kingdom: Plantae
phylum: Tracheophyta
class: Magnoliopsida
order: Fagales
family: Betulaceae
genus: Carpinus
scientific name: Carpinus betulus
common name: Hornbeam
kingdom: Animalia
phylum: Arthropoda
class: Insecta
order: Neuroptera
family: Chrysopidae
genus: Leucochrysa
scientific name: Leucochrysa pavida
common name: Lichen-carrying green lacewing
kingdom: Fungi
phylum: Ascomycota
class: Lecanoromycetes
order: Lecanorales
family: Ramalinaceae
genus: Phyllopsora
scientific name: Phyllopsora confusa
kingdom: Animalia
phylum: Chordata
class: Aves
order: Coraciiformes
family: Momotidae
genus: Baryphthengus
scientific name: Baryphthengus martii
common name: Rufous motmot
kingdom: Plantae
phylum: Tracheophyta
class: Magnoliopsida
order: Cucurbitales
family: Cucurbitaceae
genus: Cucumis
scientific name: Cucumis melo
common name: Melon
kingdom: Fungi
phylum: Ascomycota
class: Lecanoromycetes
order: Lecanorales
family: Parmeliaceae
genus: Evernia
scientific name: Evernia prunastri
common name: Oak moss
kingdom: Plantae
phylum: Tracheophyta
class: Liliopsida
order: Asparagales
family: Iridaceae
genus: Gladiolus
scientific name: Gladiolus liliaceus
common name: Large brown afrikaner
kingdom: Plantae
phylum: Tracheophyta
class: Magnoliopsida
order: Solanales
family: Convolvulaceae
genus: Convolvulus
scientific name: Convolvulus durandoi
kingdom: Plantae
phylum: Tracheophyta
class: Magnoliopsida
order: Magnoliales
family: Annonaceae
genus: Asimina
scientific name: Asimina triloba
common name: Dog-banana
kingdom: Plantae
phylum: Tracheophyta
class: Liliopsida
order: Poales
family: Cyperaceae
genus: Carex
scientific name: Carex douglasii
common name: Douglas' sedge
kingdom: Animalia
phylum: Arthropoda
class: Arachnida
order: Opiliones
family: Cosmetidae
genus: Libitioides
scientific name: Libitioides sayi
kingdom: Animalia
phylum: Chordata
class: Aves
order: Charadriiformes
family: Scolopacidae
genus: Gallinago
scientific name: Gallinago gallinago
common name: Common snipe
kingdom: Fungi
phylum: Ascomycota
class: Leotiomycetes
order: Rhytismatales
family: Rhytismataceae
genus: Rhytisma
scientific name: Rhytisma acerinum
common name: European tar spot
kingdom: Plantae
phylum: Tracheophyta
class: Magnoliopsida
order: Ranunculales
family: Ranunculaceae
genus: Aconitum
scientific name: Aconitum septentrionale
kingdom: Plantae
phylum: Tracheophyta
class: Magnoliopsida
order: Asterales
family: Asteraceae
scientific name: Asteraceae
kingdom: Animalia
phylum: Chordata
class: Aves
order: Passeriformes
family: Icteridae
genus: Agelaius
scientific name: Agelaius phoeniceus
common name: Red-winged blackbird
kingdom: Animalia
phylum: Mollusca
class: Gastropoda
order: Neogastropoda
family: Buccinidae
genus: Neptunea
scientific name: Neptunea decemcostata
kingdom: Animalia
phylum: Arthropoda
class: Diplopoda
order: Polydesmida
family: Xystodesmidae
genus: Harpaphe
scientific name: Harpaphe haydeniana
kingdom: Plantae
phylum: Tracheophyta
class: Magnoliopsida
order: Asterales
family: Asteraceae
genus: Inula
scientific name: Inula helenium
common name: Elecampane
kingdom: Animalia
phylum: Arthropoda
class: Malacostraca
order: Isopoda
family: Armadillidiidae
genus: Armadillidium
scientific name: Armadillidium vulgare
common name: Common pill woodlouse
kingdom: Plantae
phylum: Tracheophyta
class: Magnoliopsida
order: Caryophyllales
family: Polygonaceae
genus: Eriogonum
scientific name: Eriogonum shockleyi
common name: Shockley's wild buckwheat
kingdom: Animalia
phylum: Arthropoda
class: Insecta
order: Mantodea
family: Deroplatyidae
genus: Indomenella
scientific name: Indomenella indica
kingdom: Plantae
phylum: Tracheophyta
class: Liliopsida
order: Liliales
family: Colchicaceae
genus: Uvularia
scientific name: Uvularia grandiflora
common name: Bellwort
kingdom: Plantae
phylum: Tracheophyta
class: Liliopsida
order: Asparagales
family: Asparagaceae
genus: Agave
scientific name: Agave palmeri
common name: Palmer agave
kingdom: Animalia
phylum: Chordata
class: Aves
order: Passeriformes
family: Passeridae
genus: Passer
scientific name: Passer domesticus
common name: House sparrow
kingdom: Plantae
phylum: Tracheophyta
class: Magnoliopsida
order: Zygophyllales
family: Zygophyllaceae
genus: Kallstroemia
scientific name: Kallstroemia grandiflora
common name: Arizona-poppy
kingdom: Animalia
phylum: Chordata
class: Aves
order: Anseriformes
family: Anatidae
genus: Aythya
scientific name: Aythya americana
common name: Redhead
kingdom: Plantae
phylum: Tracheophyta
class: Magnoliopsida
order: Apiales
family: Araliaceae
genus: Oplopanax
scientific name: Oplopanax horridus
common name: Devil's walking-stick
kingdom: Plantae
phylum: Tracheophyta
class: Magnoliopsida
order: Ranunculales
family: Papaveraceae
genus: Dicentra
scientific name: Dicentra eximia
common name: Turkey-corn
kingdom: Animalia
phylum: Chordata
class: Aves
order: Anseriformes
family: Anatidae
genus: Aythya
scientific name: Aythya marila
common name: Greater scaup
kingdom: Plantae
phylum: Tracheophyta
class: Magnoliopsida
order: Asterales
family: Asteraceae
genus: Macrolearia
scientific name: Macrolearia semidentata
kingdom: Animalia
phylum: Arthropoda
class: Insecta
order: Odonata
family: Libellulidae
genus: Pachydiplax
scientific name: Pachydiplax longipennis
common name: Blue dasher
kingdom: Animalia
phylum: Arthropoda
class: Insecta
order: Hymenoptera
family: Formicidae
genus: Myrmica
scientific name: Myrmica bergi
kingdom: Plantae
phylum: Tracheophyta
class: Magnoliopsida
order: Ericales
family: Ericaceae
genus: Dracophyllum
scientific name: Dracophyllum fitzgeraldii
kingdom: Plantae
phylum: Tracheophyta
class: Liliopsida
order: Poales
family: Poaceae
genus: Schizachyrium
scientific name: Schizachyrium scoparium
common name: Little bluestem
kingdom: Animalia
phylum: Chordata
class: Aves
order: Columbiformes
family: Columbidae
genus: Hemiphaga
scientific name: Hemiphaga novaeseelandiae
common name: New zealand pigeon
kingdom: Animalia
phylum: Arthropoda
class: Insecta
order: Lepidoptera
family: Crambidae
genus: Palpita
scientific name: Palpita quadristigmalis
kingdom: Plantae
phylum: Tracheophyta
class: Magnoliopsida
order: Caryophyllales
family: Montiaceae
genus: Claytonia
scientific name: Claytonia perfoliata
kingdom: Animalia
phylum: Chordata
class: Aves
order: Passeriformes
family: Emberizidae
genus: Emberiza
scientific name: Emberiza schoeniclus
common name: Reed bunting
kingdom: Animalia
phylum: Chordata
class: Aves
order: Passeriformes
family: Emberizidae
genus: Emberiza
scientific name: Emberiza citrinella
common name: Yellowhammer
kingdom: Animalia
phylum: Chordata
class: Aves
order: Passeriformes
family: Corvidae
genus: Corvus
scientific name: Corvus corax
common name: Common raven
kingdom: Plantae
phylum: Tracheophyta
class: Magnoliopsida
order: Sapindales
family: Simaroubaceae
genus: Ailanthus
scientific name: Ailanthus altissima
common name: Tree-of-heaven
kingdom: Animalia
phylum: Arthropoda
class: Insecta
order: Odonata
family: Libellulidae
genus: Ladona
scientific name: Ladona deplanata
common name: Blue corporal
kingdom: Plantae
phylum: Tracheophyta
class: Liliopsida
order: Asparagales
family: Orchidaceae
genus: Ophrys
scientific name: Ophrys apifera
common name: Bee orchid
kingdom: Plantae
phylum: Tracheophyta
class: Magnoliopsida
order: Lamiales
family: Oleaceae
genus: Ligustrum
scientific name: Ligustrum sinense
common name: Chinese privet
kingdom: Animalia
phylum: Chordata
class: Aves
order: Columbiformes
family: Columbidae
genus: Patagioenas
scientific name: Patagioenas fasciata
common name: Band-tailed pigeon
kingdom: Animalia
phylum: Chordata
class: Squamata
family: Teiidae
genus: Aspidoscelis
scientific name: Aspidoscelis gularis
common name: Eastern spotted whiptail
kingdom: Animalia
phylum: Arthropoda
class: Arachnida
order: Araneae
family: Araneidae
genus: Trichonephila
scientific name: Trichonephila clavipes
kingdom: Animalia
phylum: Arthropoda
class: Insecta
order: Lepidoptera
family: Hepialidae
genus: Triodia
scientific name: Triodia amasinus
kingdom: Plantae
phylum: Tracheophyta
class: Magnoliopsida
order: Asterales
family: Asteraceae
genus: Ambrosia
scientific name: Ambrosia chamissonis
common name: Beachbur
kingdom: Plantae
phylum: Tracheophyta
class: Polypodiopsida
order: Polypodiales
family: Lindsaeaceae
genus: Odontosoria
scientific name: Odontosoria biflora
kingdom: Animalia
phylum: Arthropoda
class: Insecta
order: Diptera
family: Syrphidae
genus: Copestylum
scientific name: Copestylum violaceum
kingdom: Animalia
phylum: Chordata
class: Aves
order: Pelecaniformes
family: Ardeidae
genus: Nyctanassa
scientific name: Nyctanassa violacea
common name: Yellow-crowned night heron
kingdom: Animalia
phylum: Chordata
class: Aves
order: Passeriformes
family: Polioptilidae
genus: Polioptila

## GIVEN INSTRUCTION
Rewrite everything from the start of the entries down to the line containing "family: Parmeliaceae", switching "common name" to "vernacular name" and leaving all else unchanged.

## FINISHED EXERCISE
kingdom: Plantae
phylum: Tracheophyta
class: Magnoliopsida
order: Fagales
family: Betulaceae
genus: Carpinus
scientific name: Carpinus betulus
vernacular name: Hornbeam
kingdom: Animalia
phylum: Arthropoda
class: Insecta
order: Neuroptera
family: Chrysopidae
genus: Leucochrysa
scientific name: Leucochrysa pavida
vernacular name: Lichen-carrying green lacewing
kingdom: Fungi
phylum: Ascomycota
class: Lecanoromycetes
order: Lecanorales
family: Ramalinaceae
genus: Phyllopsora
scientific name: Phyllopsora confusa
kingdom: Animalia
phylum: Chordata
class: Aves
order: Coraciiformes
family: Momotidae
genus: Baryphthengus
scientific name: Baryphthengus martii
vernacular name: Rufous motmot
kingdom: Plantae
phylum: Tracheophyta
class: Magnoliopsida
order: Cucurbitales
family: Cucurbitaceae
genus: Cucumis
scientific name: Cucumis melo
vernacular name: Melon
kingdom: Fungi
phylum: Ascomycota
class: Lecanoromycetes
order: Lecanorales
family: Parmeliaceae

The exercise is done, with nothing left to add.